Sanchez, who won "The Ultimate Fighter" season 1 at middleweight, is an elite fighter, but he's walking down a risky path. It's never good to go into a fight banking on your opponent running out of gas or believing you want it more.

Yet, that's exactly where Sanchez is going.

"I think the mental edge is going to make a difference, but it's going to come down to who wants it more when we get tired," he said. "That's when that mental edge is going to kick in. I know that when I get tired, when I hit this second wind, there is no looking back. I go for the kill. I don't think this fight is going to be a decision. I feel I'm going to finish B.J. Penn."

Sanchez is a gifted, strong-willed fighter who once won a high school state wrestling championship essentially fighting on one leg. He had a severely sprained ankle, but refused to concede and won the match despite the injury.

He's clearly talented enough to win, but talking about it and doing it are two entirely different matters.

He's gotten Penn's attention with his words and will have to be prepared to back them up on Saturday once the cage door is locked, the interviews are complete and it's just he and Penn in the cage.

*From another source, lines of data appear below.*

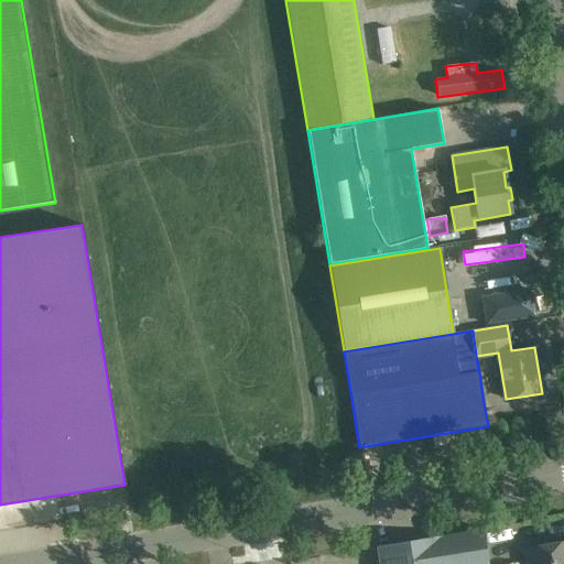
[(378,563),(487,563),(483,530),(376,546),(378,563)]
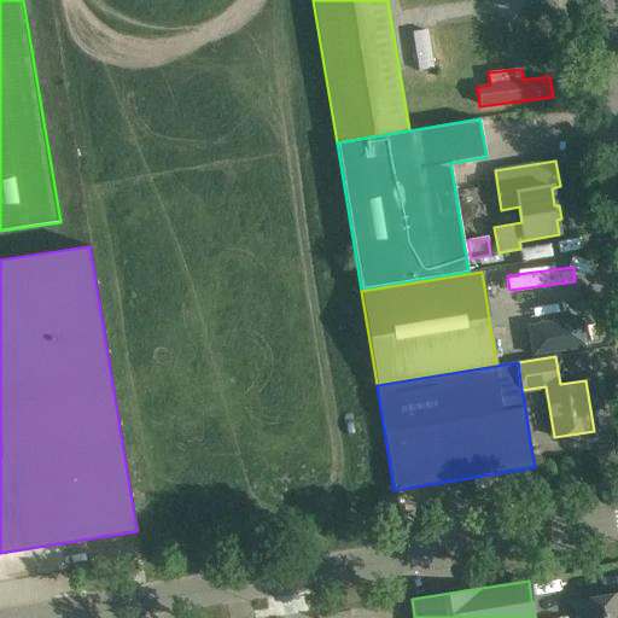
[(617,617),(617,594),(575,602),(577,617),(617,617)]
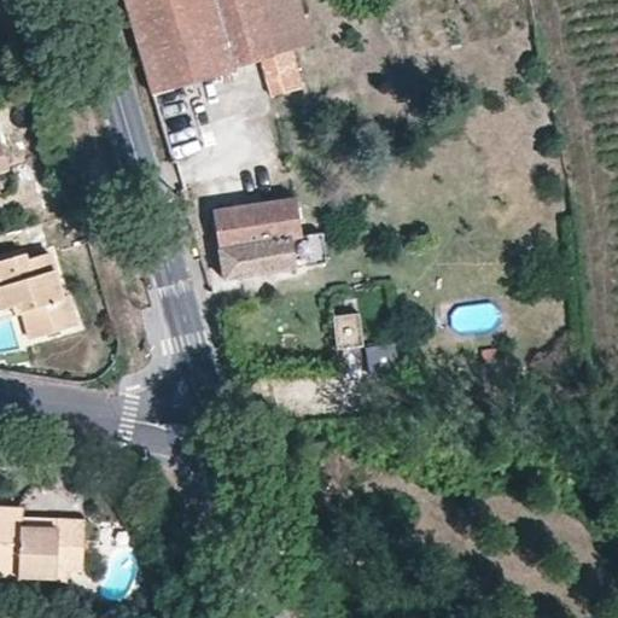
[(124,0),(152,91),(260,62),(270,92),(284,89),(299,87),(291,52),(286,27),(267,29),(257,0),(124,0)]
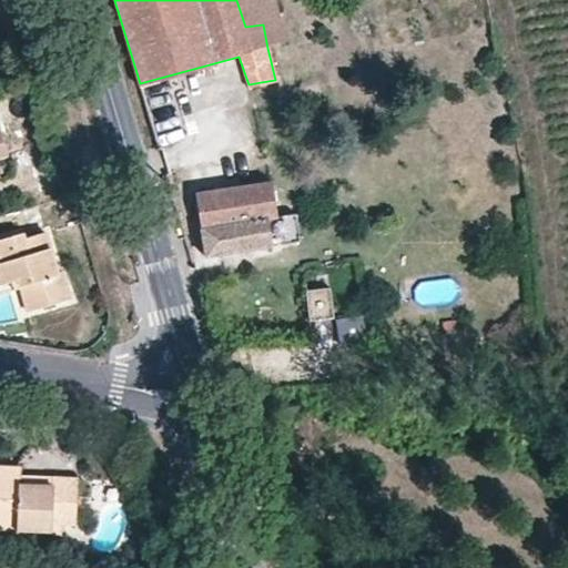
[(276,0),(236,0),(245,27),(263,24),(267,48),(288,41),(276,0)]
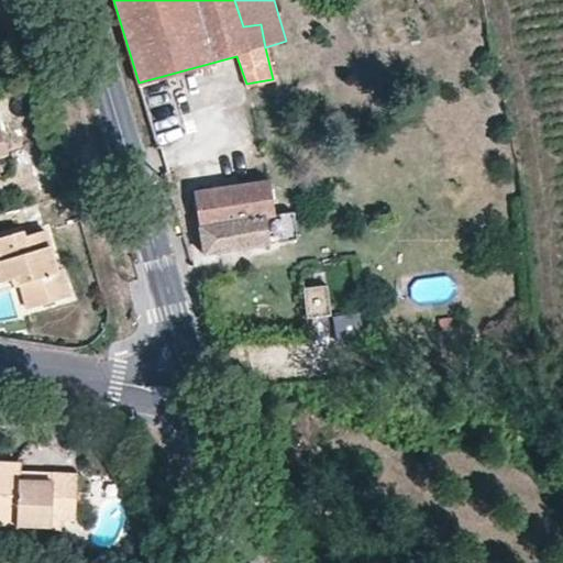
[(266,179),(194,189),(203,253),(266,244),(263,219),(272,217),(266,179)]
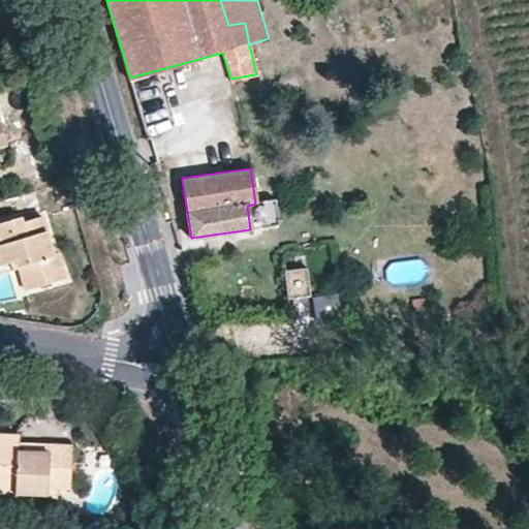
[(273,199),(255,203),(255,204),(247,206),(250,229),(276,226),(273,199)]
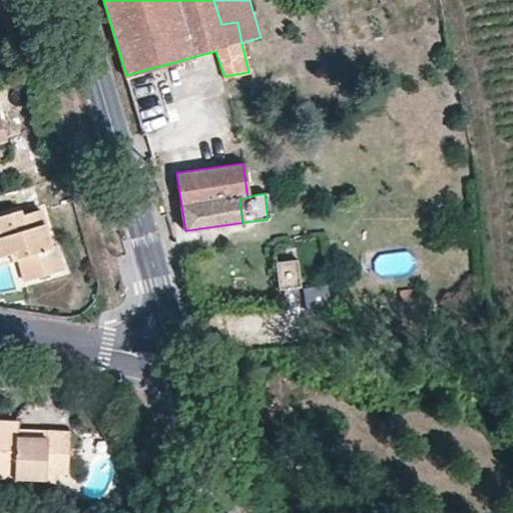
[(0,253),(1,257),(9,254),(14,252),(17,262),(24,282),(63,270),(57,247),(53,247),(41,209),(22,215),(20,210),(0,215),(0,253)]
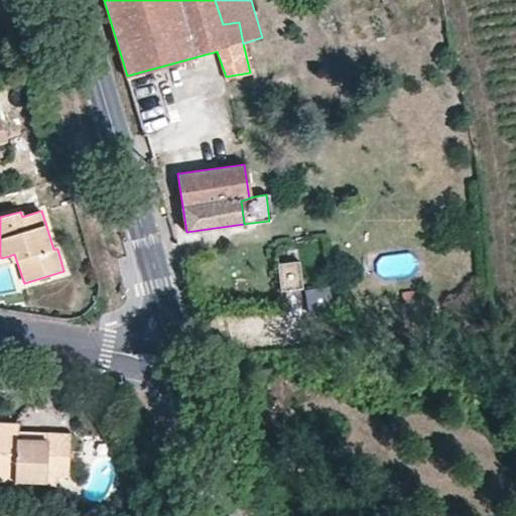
[(12,265),(17,263),(14,254),(9,256),(12,265)]
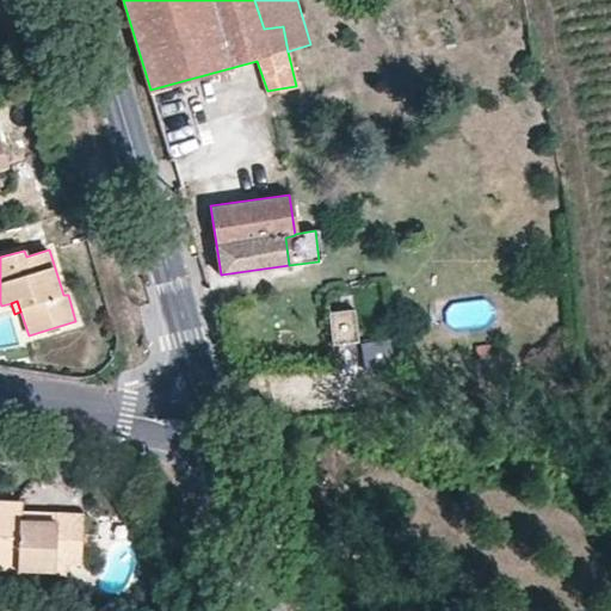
[(353,308),(329,313),(333,343),(357,340),(353,308)]
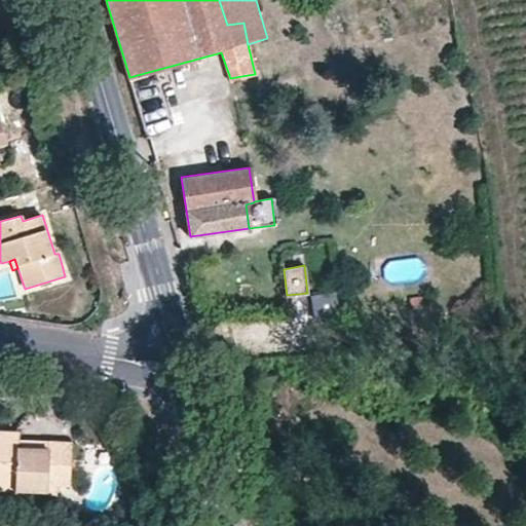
[(316,318),(338,315),(335,293),(312,296),(316,318)]
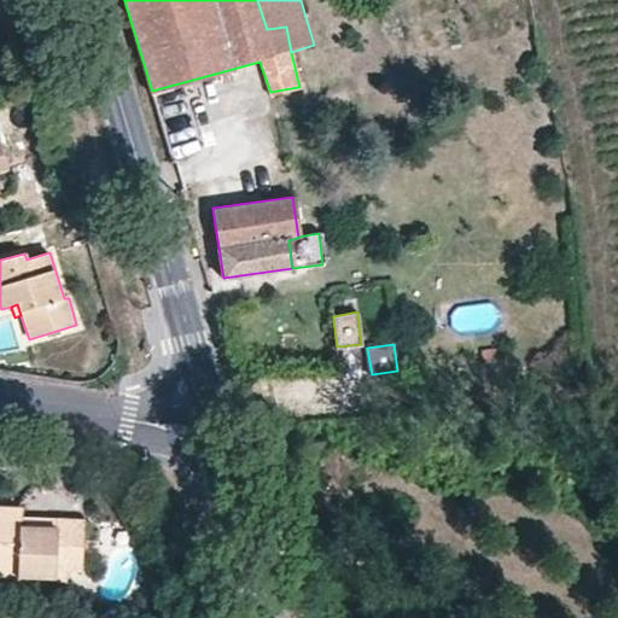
[(21,529),(22,519),(22,512),(0,509),(0,576),(56,579),(56,571),(68,571),(81,571),(83,520),(58,520),(57,529),(21,529)]
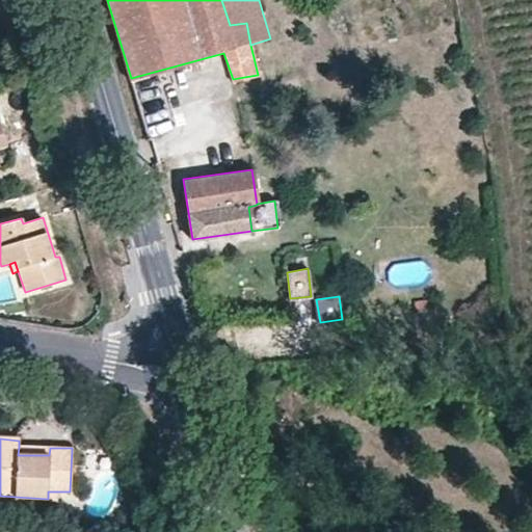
[(50,448),(19,447),(18,455),(49,455),(50,448)]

"I'm a workhorse and I've worked so hard for this my whole life," Sanchez said. "You know, B.J. says he's doing this for fun. Well, I'm doing this for other reasons. I'm doing this to survive. I'm doing this for my livelihood. I'm fighting with my heart and my soul and my passion. I'm going to give it everything I've got. As the rounds go on, I will be stronger and my conditioning is better than it's ever been.

"I do not feel B.J. has fought a guy like me, a guy who puts the kind of pressure I do. One thing I kind of have to my benefit is no one has ever hurt me in this sport. I've fought over 26 fights and no one has ever hurt me. I've never been hurt and that's just a blessing. I have a good chin, a good jaw, and I'm in the right place at the right time. What I bring to the table is going to present a lot of problems for B.J."